The byzantine copy of Tensor O

phantaurus opened this issue · 4 comments

Hello!

Could you help me understand why for the output tensor O, we first copy it from register to shared memory, then copy it from shared memory to register, then from register to global memory?

I think the first copy from register to shared memory is because MMA instruction generates scattered outputs in each thread. So we have to call make_tiled_copy_C(AtomLayoutO, MMA) to generate the index mapping of copy and use DefaultCopy since each the data generated by MMA instruction is not continuous.

But I'm not quite sure why we need to copy the data back from shared memory to register. It looks that we can just directly copy the data from shared memory to global memory.

I can understand that GmemTiledCopyO is still DefaultCopy, as the shared memory layout is swizzled (in order to avoid bank conflicts in the register-to-smem copy), but the global memory layout should be continuously, so we are unable to copy a continuous 128-bit.

But could you help me understand that, from shared memory, why would we copy to register first, then copy the register values back to global memory? Is it because we want to make the data continuous on register, so that they can be copied to global memory more efficiently? Does it mean that in this way, we can guarantee that every shared memory access, no matter being used as destination or source, does not create bank conflicts, and that every global memory access is coalesced?

Thank you so much!

Yes it's all for the efficiency of copying: coalesced gmem write and avoiding bank conflict on smem. This is typical, e.g. most matmul implementations with tensor cores will do this (you can check cutlass, the triton compiler does this behind the scene too I think)

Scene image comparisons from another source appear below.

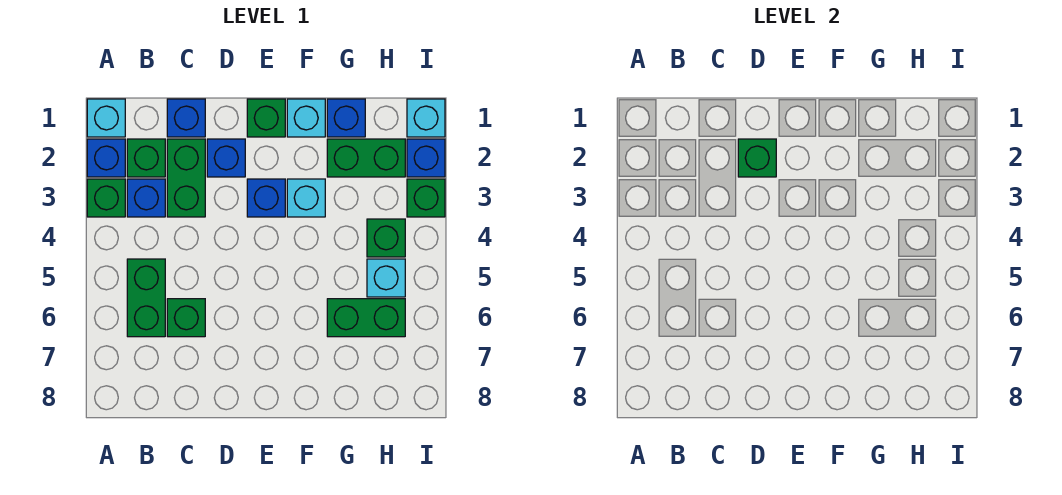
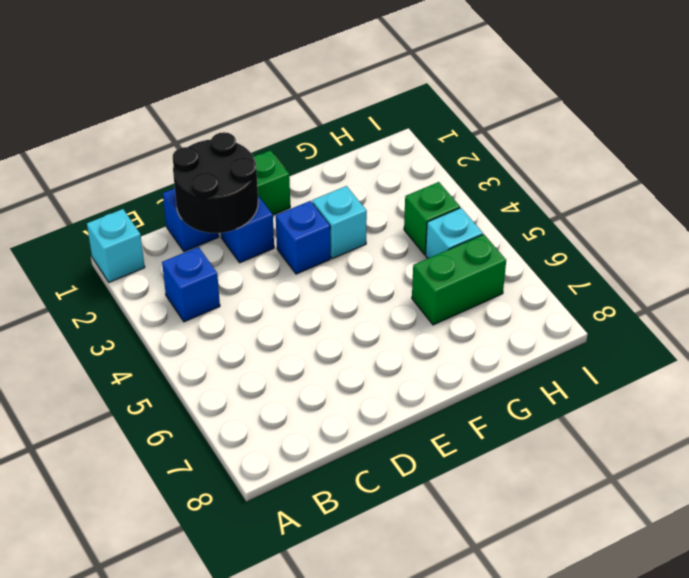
black round brick C1:D2 level 2 -> green brick D2 level 2
none -> blue brick A2 level 1
none -> green brick A3 level 1
none -> green brick B2 level 1

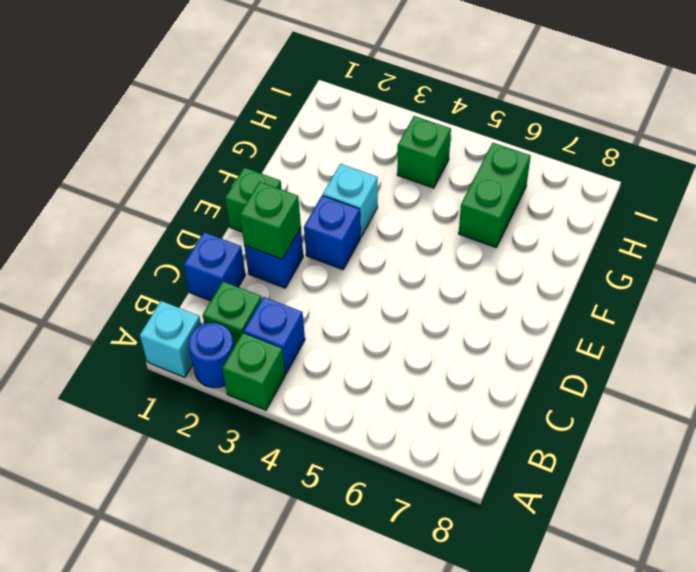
blue round brick A2 level 1 -> blue brick A2 level 1
none -> green brick B5:B6 level 1
none -> green brick C2:C3 level 1
none -> green brick C6 level 1

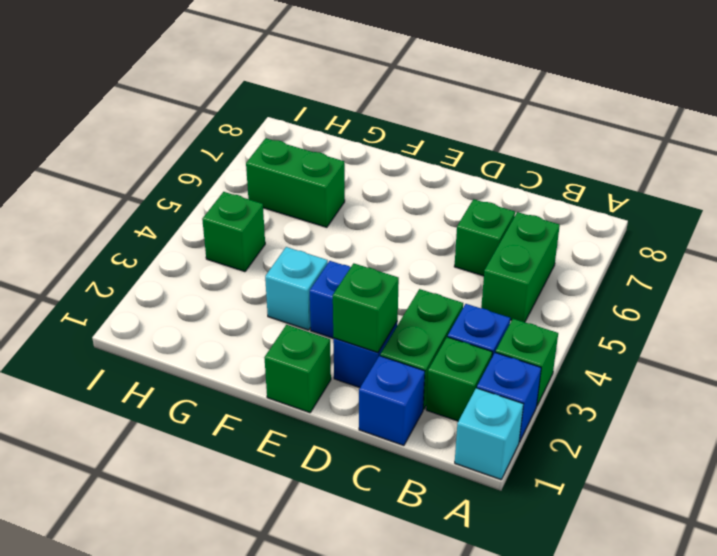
none -> cyan brick F1 level 1
none -> blue brick G1 level 1
none -> green brick G2:H2 level 1

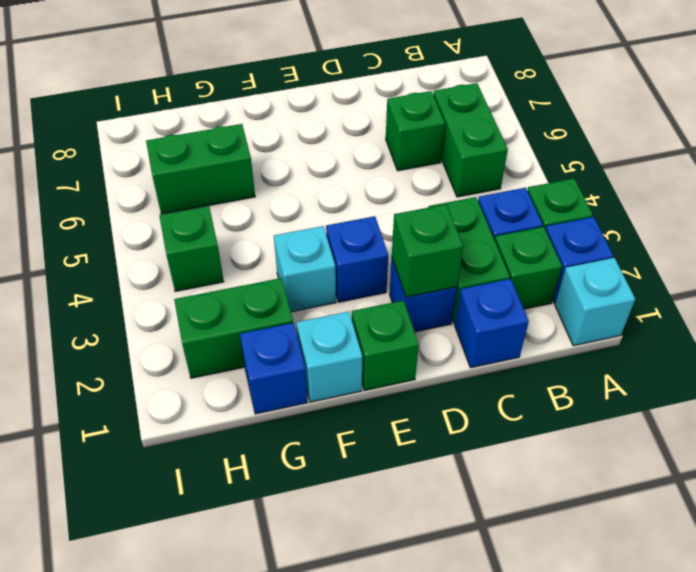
none -> cyan brick H5 level 1
none -> cyan brick I1 level 1
none -> blue brick I2 level 1

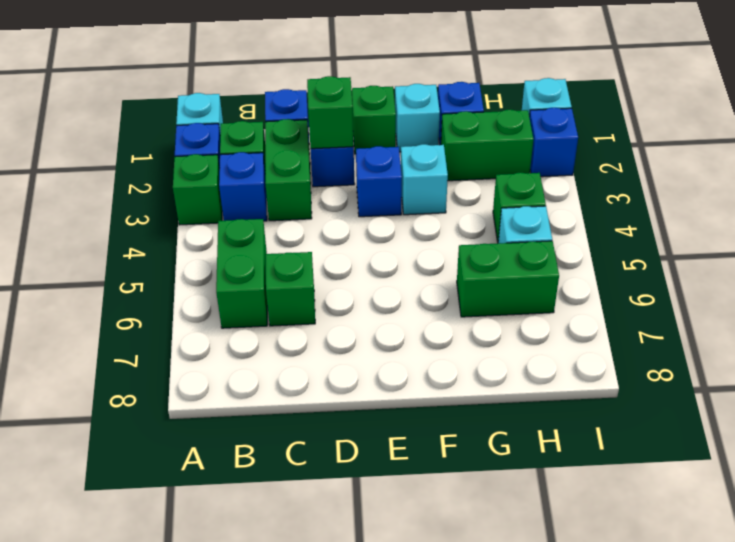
none -> green brick I3 level 1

  1. registers (Mma layout) -> smem, typically using stmatrix (i.e. STSM instruction) on Hopper. If stmatrix is not available we can use DefaultCopy.
  2. smem -> registers, typically loading 16 bytes per instruction (LDS.128 instruction). This is to prepare for the next step.
  3. registers -> gmem. We want to make sure this is coalesced. Will use the STG.128 instruction.

However, this is not strictly necessary. On Hopper, with TMA, instead of smem -> registers -> gmem, you can use TMA to store smem -> gmem directly. We do use this in FA3.
Another option is to not do any of these (1, 2, 3) and store directly from registers to gmem. We sometimes do this if the epilogue (storing O) doesn't take much time. Cutlass calls this "no smem epilogue".

Thank you so much for your reply!

I'm still trying to understand why copying data directly from shared memory to global memory might cause shared memory bank conflicts or affect global memory coalescing, such that we have to copy to register first.

For shared memory access, writing to registers or global memory doesn’t appear to influence its access pattern in a way that would change the number of bank conflicts.

For global memory, each thread already processes 128 bits at a time. Does it make a difference if thread 0 writes to global memory bits 128–256 while thread 1 writes to bits 0–127, as opposed to a strictly increasing mapping where thread 0 writes to bits 0–127 and thread 1 writes to bits 128–256, and so on?

There's no way to copy from smem -> gmem except TMA

Ah, I see! Thank you so much for clarifying this. Direct shared memory to global memory transfers are only supported since the Hopper architecture. In cutlass, even when we use cute::copy(), internally the operation still routes through registers.